▶ Problem details
The expected output is each line in the data below that includes the string "knee".

(Beginning of Source records)

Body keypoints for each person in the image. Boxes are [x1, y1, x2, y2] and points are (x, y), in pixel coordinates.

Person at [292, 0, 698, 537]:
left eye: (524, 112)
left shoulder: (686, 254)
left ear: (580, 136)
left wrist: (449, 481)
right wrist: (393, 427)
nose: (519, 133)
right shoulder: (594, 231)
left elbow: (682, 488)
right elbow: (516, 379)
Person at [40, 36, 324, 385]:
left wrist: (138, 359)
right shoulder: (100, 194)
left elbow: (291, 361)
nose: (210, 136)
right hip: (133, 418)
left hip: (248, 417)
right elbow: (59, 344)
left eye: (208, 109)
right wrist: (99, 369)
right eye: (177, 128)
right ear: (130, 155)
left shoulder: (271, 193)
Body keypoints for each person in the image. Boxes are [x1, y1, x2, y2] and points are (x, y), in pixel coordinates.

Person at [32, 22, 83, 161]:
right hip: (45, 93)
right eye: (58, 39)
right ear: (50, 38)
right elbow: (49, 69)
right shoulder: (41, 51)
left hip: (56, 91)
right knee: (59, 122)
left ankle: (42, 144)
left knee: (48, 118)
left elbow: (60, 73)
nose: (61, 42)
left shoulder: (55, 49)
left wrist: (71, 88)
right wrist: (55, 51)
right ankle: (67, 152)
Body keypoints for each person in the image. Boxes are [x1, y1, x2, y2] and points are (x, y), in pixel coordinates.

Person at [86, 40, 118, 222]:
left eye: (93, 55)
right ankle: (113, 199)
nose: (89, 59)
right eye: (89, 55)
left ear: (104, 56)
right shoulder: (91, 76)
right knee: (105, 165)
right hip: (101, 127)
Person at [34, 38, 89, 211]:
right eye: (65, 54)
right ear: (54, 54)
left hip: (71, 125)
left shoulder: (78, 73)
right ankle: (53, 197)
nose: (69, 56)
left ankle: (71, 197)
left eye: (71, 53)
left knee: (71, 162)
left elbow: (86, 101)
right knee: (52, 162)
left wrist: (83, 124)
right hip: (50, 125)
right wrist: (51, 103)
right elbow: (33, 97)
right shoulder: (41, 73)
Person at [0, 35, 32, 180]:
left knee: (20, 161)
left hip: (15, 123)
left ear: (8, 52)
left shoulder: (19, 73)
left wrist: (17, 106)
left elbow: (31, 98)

(End of Source records)
(Beginning of Source records)

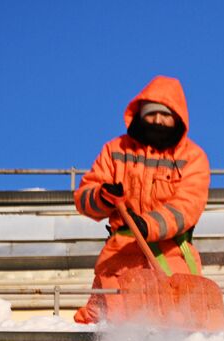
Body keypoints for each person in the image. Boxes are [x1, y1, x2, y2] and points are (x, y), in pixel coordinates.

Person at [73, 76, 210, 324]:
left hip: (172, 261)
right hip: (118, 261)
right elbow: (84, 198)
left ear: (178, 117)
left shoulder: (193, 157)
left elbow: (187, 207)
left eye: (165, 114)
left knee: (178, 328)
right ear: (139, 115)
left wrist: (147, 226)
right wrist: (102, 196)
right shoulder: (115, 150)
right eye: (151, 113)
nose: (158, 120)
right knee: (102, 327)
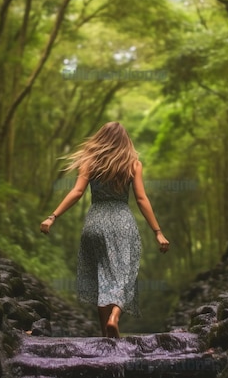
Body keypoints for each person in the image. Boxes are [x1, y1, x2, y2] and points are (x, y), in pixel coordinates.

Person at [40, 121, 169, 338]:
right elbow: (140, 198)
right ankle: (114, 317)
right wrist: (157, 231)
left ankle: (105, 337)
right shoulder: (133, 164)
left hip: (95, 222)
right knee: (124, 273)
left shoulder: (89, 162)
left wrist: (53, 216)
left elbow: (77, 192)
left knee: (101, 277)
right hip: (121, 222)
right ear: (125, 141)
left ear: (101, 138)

(End of Source records)

▶ Task solution
right knee: (59, 122)
left knee: (48, 118)
right knee: (105, 165)
left knee: (71, 162)
right knee: (52, 162)
left knee: (20, 161)
left knee: (178, 328)
right knee: (102, 327)
right knee: (124, 273)
left knee: (101, 277)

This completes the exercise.